Et tu, sbergman27? ;)

You're confusing "hatred" with "frustration". Just once, I'd like to read a Microsoft article on this site without the corresponding thread getting derailed by anti-Microsoft posters into unrelated anti-Microsoft/pro-ABM issues.

I can't even read an article on this site about some new Microsoft product without someone piping in to say, "That's nothing; XYZ company (that most never heard of) did the same thing ten years ago in product ABC (that nobody ever heard of)", thus derailing the thread into who did what first rather than talking about the product itself.

This type of thing goes on and on and on.

Regrading this specific article, the "all information wants to be free, and therefore all software that is used to convey information must be free" argument has nothing to do with this article, and is yet another instance of derailing a Microsoft thread into sideshows.

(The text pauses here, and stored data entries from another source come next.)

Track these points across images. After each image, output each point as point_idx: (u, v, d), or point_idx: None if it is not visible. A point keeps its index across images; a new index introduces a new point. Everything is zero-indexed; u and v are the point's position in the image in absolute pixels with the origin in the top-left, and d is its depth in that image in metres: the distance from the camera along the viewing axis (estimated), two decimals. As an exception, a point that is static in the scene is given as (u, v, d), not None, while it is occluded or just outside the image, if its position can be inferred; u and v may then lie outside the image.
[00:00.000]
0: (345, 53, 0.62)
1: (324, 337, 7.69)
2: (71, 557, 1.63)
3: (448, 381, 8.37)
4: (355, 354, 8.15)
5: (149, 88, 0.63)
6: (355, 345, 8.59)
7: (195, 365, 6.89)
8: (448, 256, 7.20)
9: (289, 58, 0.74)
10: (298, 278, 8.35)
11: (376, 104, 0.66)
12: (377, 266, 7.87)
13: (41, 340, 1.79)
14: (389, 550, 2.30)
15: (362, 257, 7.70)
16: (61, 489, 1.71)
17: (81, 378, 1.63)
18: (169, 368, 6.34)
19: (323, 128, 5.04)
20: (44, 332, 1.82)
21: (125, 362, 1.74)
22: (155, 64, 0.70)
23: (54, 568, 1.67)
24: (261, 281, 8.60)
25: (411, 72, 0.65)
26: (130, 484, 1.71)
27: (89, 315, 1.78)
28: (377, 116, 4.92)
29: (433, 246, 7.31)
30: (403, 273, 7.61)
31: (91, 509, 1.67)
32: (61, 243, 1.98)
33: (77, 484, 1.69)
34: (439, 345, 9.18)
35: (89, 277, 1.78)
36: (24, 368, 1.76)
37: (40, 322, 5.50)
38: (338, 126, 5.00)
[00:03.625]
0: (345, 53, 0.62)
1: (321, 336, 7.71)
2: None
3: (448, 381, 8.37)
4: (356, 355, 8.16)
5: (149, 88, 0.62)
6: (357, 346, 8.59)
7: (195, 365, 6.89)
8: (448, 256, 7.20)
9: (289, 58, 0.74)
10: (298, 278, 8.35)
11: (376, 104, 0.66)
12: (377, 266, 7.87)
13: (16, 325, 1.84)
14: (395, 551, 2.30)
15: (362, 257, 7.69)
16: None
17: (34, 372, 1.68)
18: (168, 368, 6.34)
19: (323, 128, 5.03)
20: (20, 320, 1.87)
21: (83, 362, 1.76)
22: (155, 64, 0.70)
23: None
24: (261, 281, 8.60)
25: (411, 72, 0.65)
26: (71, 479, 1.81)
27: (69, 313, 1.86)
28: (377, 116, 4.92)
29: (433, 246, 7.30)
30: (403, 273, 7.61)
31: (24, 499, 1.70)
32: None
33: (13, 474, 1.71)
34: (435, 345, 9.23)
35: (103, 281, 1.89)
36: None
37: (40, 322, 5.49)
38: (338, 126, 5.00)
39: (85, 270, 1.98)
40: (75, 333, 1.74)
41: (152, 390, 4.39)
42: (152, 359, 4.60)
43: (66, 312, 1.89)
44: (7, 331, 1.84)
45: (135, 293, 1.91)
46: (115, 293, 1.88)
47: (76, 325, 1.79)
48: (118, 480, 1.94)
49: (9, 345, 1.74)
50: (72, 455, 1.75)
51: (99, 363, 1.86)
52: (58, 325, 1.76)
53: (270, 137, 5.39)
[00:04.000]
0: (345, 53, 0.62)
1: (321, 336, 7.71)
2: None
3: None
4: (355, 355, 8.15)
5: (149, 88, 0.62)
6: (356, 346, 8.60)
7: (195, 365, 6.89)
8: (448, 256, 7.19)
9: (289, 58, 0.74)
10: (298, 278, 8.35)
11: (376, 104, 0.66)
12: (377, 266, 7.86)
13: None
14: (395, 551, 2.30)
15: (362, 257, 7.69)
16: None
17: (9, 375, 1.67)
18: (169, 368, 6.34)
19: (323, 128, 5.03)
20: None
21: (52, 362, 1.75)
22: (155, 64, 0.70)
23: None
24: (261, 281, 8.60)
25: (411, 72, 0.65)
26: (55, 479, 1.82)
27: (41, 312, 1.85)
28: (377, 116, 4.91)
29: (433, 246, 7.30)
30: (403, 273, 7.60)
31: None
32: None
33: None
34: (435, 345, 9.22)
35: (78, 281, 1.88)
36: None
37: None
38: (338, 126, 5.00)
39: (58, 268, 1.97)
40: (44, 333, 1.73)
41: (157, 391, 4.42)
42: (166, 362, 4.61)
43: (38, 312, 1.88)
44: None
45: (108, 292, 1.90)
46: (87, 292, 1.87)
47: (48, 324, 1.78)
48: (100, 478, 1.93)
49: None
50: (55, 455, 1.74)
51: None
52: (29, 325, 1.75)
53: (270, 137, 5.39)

As for "letting it get the better of me", yes, after the 1000th time seeing a Microsoft article derailed by some anti-Microsoft holier-than-thou utopianist, I let it get the better of me and let off some steam.

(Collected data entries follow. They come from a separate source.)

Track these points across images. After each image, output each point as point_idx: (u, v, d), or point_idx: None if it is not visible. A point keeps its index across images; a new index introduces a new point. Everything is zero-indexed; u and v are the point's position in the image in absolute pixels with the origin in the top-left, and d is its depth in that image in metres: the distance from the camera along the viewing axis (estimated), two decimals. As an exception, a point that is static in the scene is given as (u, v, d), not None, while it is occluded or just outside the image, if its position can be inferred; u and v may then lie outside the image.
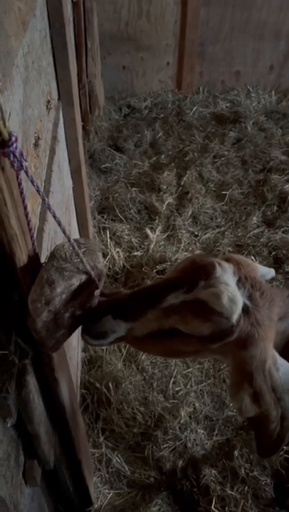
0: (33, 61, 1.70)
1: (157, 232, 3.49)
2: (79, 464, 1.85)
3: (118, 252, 3.30)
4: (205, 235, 3.56)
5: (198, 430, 2.50)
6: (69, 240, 1.04)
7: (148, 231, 3.47)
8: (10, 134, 0.85)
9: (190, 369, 2.78)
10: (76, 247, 1.05)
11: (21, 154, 0.90)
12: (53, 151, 2.04)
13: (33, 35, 1.72)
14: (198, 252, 3.39)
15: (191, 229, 3.61)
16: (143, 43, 4.76)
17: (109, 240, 3.39)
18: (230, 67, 5.02)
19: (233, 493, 2.24)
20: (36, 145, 1.73)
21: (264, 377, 1.28)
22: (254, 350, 1.28)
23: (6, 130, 0.85)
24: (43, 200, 0.96)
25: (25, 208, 1.00)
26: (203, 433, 2.49)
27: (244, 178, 4.14)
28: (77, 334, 2.54)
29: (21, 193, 0.97)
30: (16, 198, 0.97)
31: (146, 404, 2.56)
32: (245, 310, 1.23)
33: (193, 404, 2.60)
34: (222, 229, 3.64)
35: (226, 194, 3.93)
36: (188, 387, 2.69)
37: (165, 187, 3.91)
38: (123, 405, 2.50)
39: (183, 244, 3.42)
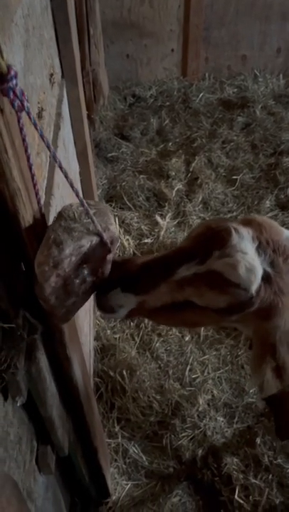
0: (34, 27, 1.61)
1: (167, 219, 3.39)
2: (95, 452, 1.76)
3: (128, 239, 3.21)
4: (217, 220, 3.45)
5: (218, 418, 2.39)
6: (77, 195, 0.94)
7: (158, 218, 3.37)
8: (9, 67, 0.76)
9: (206, 356, 2.68)
10: (86, 205, 0.95)
11: (22, 93, 0.81)
12: (57, 127, 1.95)
13: (33, 1, 1.63)
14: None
15: (202, 215, 3.50)
16: (146, 30, 4.66)
17: (118, 227, 3.30)
18: (237, 51, 4.90)
19: (256, 481, 2.14)
20: (40, 116, 1.65)
21: (288, 349, 1.18)
22: (278, 320, 1.17)
23: (5, 62, 0.76)
24: (48, 147, 0.86)
25: (28, 158, 0.91)
26: (222, 421, 2.39)
27: (255, 163, 4.03)
28: (88, 321, 2.45)
29: (23, 140, 0.88)
30: (17, 147, 0.88)
31: (162, 392, 2.46)
32: (267, 278, 1.13)
33: (212, 392, 2.50)
34: (234, 214, 3.53)
35: (236, 179, 3.82)
36: (205, 374, 2.59)
37: (174, 173, 3.81)
38: (138, 394, 2.40)
39: (194, 229, 3.31)
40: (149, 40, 4.75)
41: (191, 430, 2.33)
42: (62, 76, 2.29)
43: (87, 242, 0.96)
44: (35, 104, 1.57)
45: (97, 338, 2.68)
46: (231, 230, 1.10)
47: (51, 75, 1.93)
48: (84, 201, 0.96)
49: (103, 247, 1.00)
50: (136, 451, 2.25)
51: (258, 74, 5.03)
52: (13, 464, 1.15)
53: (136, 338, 2.73)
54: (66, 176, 0.93)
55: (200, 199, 3.59)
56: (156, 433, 2.32)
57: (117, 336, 2.72)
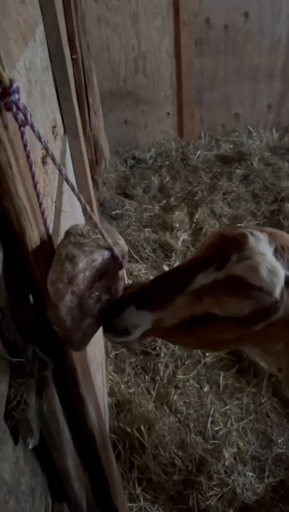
0: (36, 81, 1.69)
1: (175, 269, 3.36)
2: (115, 514, 1.60)
3: (137, 291, 3.15)
4: (225, 267, 3.42)
5: (247, 473, 2.20)
6: (84, 209, 0.92)
7: (165, 268, 3.34)
8: (11, 81, 0.78)
9: (228, 406, 2.52)
10: (95, 218, 0.93)
11: (25, 107, 0.81)
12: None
13: (34, 58, 1.72)
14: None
15: (209, 263, 3.47)
16: (142, 97, 4.93)
17: (126, 279, 3.26)
18: (229, 110, 5.14)
19: None
20: (44, 162, 1.68)
21: None
22: None
23: (7, 75, 0.77)
24: (46, 149, 0.85)
25: (33, 176, 0.90)
26: (252, 475, 2.20)
27: (257, 210, 4.07)
28: (100, 374, 2.34)
29: (28, 157, 0.88)
30: (22, 165, 0.88)
31: (184, 447, 2.29)
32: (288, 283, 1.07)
33: (237, 444, 2.33)
34: (242, 260, 3.50)
35: (241, 227, 3.83)
36: (228, 425, 2.42)
37: (178, 225, 3.85)
38: (159, 450, 2.24)
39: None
40: (145, 106, 5.00)
41: (218, 488, 2.14)
42: (64, 132, 2.38)
43: (99, 256, 0.93)
44: (39, 150, 1.61)
45: (111, 393, 2.55)
46: (247, 234, 1.06)
47: (53, 127, 2.00)
48: (92, 215, 0.94)
49: (115, 261, 0.97)
50: (160, 515, 2.06)
51: (252, 130, 5.24)
52: (25, 520, 1.03)
53: (152, 391, 2.60)
54: (73, 189, 0.91)
55: (206, 248, 3.58)
56: (181, 493, 2.13)
57: (132, 390, 2.59)
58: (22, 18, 1.53)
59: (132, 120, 5.08)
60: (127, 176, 4.78)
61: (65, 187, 1.98)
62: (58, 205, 1.79)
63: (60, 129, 2.22)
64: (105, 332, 1.13)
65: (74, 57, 3.78)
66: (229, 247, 1.06)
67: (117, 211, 4.18)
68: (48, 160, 1.74)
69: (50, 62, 2.14)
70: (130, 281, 3.04)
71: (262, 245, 1.05)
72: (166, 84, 4.91)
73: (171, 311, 1.08)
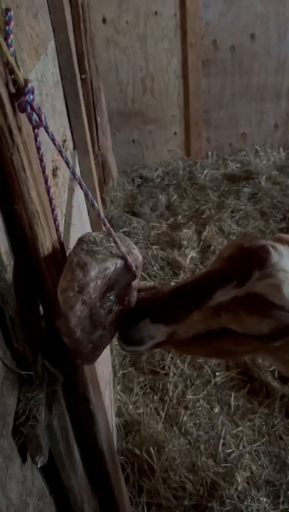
0: (47, 94, 1.70)
1: (184, 287, 3.31)
2: (125, 540, 1.52)
3: (145, 308, 3.10)
4: (234, 284, 3.37)
5: (260, 498, 2.11)
6: (98, 215, 0.89)
7: (174, 286, 3.30)
8: (26, 81, 0.76)
9: (240, 428, 2.44)
10: (108, 225, 0.90)
11: (39, 108, 0.80)
12: (72, 190, 1.97)
13: (46, 72, 1.73)
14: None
15: (218, 280, 3.43)
16: (150, 117, 4.97)
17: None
18: (236, 129, 5.17)
19: None
20: (54, 175, 1.67)
21: None
22: None
23: (22, 75, 0.75)
24: (60, 152, 0.83)
25: (46, 180, 0.88)
26: (266, 501, 2.11)
27: (266, 228, 4.04)
28: (108, 393, 2.28)
29: (41, 161, 0.86)
30: (35, 168, 0.85)
31: (195, 470, 2.21)
32: None
33: (250, 468, 2.24)
34: (251, 278, 3.45)
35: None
36: (240, 448, 2.34)
37: (186, 243, 3.82)
38: (169, 473, 2.15)
39: (213, 295, 3.22)
40: (152, 126, 5.04)
41: (231, 514, 2.05)
42: (74, 148, 2.38)
43: (112, 265, 0.89)
44: (50, 162, 1.60)
45: (118, 414, 2.48)
46: (269, 248, 1.02)
47: (64, 141, 2.00)
48: (106, 222, 0.91)
49: (128, 271, 0.93)
50: None
51: (259, 149, 5.25)
52: None
53: (161, 412, 2.53)
54: (86, 195, 0.89)
55: (215, 265, 3.54)
56: (192, 519, 2.04)
57: (141, 410, 2.51)
58: (35, 32, 1.53)
59: (139, 140, 5.12)
60: (134, 194, 4.79)
61: (75, 201, 1.97)
62: (68, 218, 1.77)
63: (70, 144, 2.22)
64: (119, 339, 1.09)
65: (83, 77, 3.83)
66: (250, 262, 1.02)
67: (125, 229, 4.16)
68: (58, 172, 1.73)
69: (61, 78, 2.15)
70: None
71: (284, 261, 1.01)
72: (174, 105, 4.96)
73: (186, 325, 1.04)
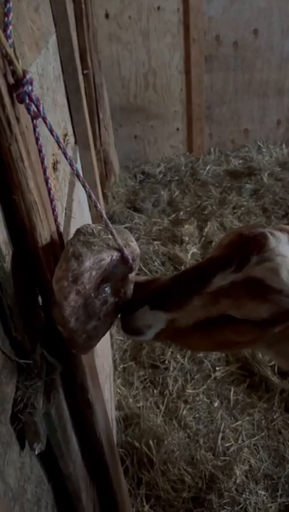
0: (48, 88, 1.70)
1: (185, 282, 3.32)
2: (124, 530, 1.54)
3: (146, 303, 3.12)
4: (235, 280, 3.38)
5: (259, 491, 2.13)
6: (96, 206, 0.90)
7: (175, 281, 3.31)
8: (24, 72, 0.77)
9: (239, 422, 2.46)
10: (105, 217, 0.91)
11: (38, 99, 0.80)
12: (72, 184, 1.98)
13: (47, 66, 1.73)
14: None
15: (219, 276, 3.43)
16: (152, 112, 4.97)
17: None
18: (239, 126, 5.16)
19: None
20: (55, 168, 1.68)
21: None
22: None
23: (20, 66, 0.76)
24: (58, 143, 0.84)
25: (44, 171, 0.89)
26: (264, 494, 2.12)
27: (268, 224, 4.03)
28: (108, 386, 2.29)
29: (40, 151, 0.87)
30: (33, 159, 0.86)
31: (194, 463, 2.22)
32: None
33: (248, 461, 2.25)
34: (252, 273, 3.46)
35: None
36: (239, 442, 2.35)
37: (187, 238, 3.82)
38: (168, 466, 2.17)
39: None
40: (155, 122, 5.04)
41: (230, 507, 2.06)
42: (75, 143, 2.38)
43: (108, 257, 0.90)
44: (50, 155, 1.61)
45: (118, 407, 2.50)
46: (267, 234, 1.03)
47: (65, 135, 2.00)
48: (103, 214, 0.92)
49: (124, 264, 0.94)
50: (169, 534, 1.98)
51: (261, 145, 5.24)
52: (30, 530, 0.98)
53: (160, 405, 2.54)
54: (84, 186, 0.90)
55: (216, 261, 3.55)
56: (190, 511, 2.05)
57: (140, 404, 2.53)
58: (36, 26, 1.54)
59: (141, 135, 5.12)
60: (136, 190, 4.79)
61: (76, 195, 1.98)
62: (68, 211, 1.78)
63: (71, 139, 2.23)
64: (122, 330, 1.11)
65: (85, 72, 3.83)
66: (249, 247, 1.03)
67: (126, 224, 4.16)
68: (59, 166, 1.74)
69: (63, 73, 2.16)
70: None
71: (283, 246, 1.02)
72: (176, 100, 4.95)
73: (186, 311, 1.05)
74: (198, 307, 1.04)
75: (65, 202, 1.80)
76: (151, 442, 2.25)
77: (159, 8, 4.41)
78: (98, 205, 0.92)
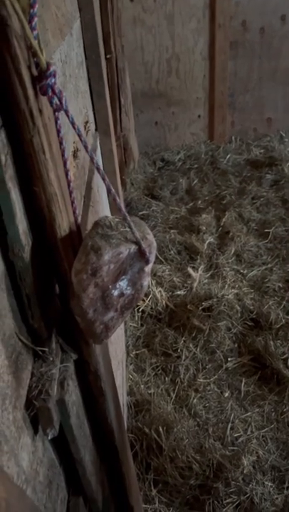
0: (71, 75, 1.70)
1: (200, 271, 3.32)
2: (130, 513, 1.58)
3: (160, 291, 3.14)
4: (251, 272, 3.36)
5: (266, 482, 2.15)
6: (114, 200, 0.91)
7: (190, 270, 3.31)
8: (48, 64, 0.77)
9: (249, 413, 2.47)
10: (124, 210, 0.92)
11: (60, 92, 0.81)
12: (92, 172, 1.99)
13: (70, 52, 1.73)
14: (245, 289, 3.18)
15: (235, 267, 3.43)
16: (174, 99, 4.91)
17: (150, 279, 3.25)
18: (262, 114, 5.07)
19: None
20: (75, 156, 1.68)
21: None
22: None
23: (44, 58, 0.76)
24: (79, 136, 0.84)
25: (64, 163, 0.90)
26: (271, 486, 2.14)
27: (287, 216, 3.99)
28: (120, 372, 2.33)
29: (60, 143, 0.87)
30: (54, 150, 0.87)
31: (202, 451, 2.25)
32: None
33: (256, 452, 2.27)
34: (269, 265, 3.44)
35: (269, 232, 3.77)
36: (248, 433, 2.37)
37: (204, 228, 3.80)
38: (176, 453, 2.20)
39: (229, 281, 3.23)
40: (176, 108, 4.99)
41: (236, 496, 2.09)
42: (96, 130, 2.38)
43: (126, 250, 0.91)
44: (71, 143, 1.61)
45: (130, 393, 2.54)
46: None
47: (86, 122, 2.00)
48: (122, 207, 0.92)
49: (141, 256, 0.95)
50: (175, 519, 2.02)
51: (284, 135, 5.15)
52: (42, 509, 1.02)
53: (171, 393, 2.57)
54: (104, 179, 0.90)
55: (232, 251, 3.54)
56: (197, 498, 2.09)
57: (152, 390, 2.56)
58: (60, 12, 1.53)
59: (162, 122, 5.07)
60: (155, 177, 4.77)
61: (94, 183, 1.98)
62: (87, 200, 1.79)
63: (92, 126, 2.23)
64: None
65: (108, 56, 3.80)
66: None
67: (144, 212, 4.16)
68: (79, 154, 1.75)
69: (86, 59, 2.15)
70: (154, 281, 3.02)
71: None
72: (199, 87, 4.89)
73: None
74: None
75: (84, 190, 1.81)
76: (160, 429, 2.28)
77: (185, -9, 4.33)
78: (117, 198, 0.93)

Edited 2008-06-03 17:08 UTC

Reply Parent Score: 2

RE[4]: Why?
by rockwell on Mon 2nd Jun 2008 14:58 in reply to "RE[3]: Why?"
rockwell Member since:
2005-09-13

//Therefore I believe proprietary software is bad for humankind in the long run. Which is why I promote Free Software (Linux/BSD/KDE/Gnome), Free Culture (Blender/Magnatune/Creative Commons) and Free Knowledge (Wikipedia & friends).//

OK ... so ... how does Microsoft's existence prevent you from doing/using any of that? I'm confused. I thought Linux/OSS was growing every year?

Reply Parent Score: 2

RE[5]: Why?
by superstoned on Mon 2nd Jun 2008 15:39 in reply to "RE[4]: Why?"
superstoned Member since:
2005-07-07

Well, MS creates proprietary software. As I said, I think proprietary software is bad, and it should go as soon as possible. Preferably before governments give in to the pressure for making FOSS illegal; or take advantage of it to limit the freedom of their citizens.

Reply Parent Score: 2

RE[4]: Why?
by romang on Tue 3rd Jun 2008 09:26 in reply to "RE[3]: Why?"
romang Member since:
2008-06-03

As a economist I have to correct you slightly: To develop software has *not* a marginal cost of zero. Because if you hand out more copies of your products you have a much larger user base to support and this produces costs. Even if you have the counter argument that they do not sell support -- which they certainly do -- you have to respect a larger user base because of existing competition and long term involvement in the market.
By the way a monopoly does not have to be bad. There are certainly some goods that profit from a monopoly. For example the production of money.
The real question that arises is: Is a monopoly in SW production bad, if it is done for free software or information in general as it is done for printing money. I find this somehow interesting.

Reply Parent Score: 1

RE[5]: Why?
by superstoned on Tue 3rd Jun 2008 16:40 in reply to "RE[4]: Why?"
superstoned Member since:
2005-07-07

thank you, you are of course right. Though the support MS offers isn't well known for it's quality ;-)

I certainly think a monopoly in SW is bad - you read my statements regarding the social implications. If you look at it from an economical standpoint, less innovation & higher prices would be (and are and have been, in this case) the result. By mandating the GPL as only legal license for software, the government would magically turn the software market from a market were someone almost naturally gains a monopoly into a market in which a monopoly is unlikely. Of course, such an event would be far too disruptive, so I'm not actually advocating it. But imho - it should be the target. It would result (I believe) in lower prices, better services and more innovation. Now the last thing might not be solely because proprietary sofware is bad for innovation but at least partly because MS is notoriously bad at it (they are well known for not having an R&D department until well in the nineties).

Apple, for example, does a much better job at it with far less resources. Meanwhile, both companies/situations are extremes, and in general I don't think you disagree that innovation doesn't benefit from a monopoly.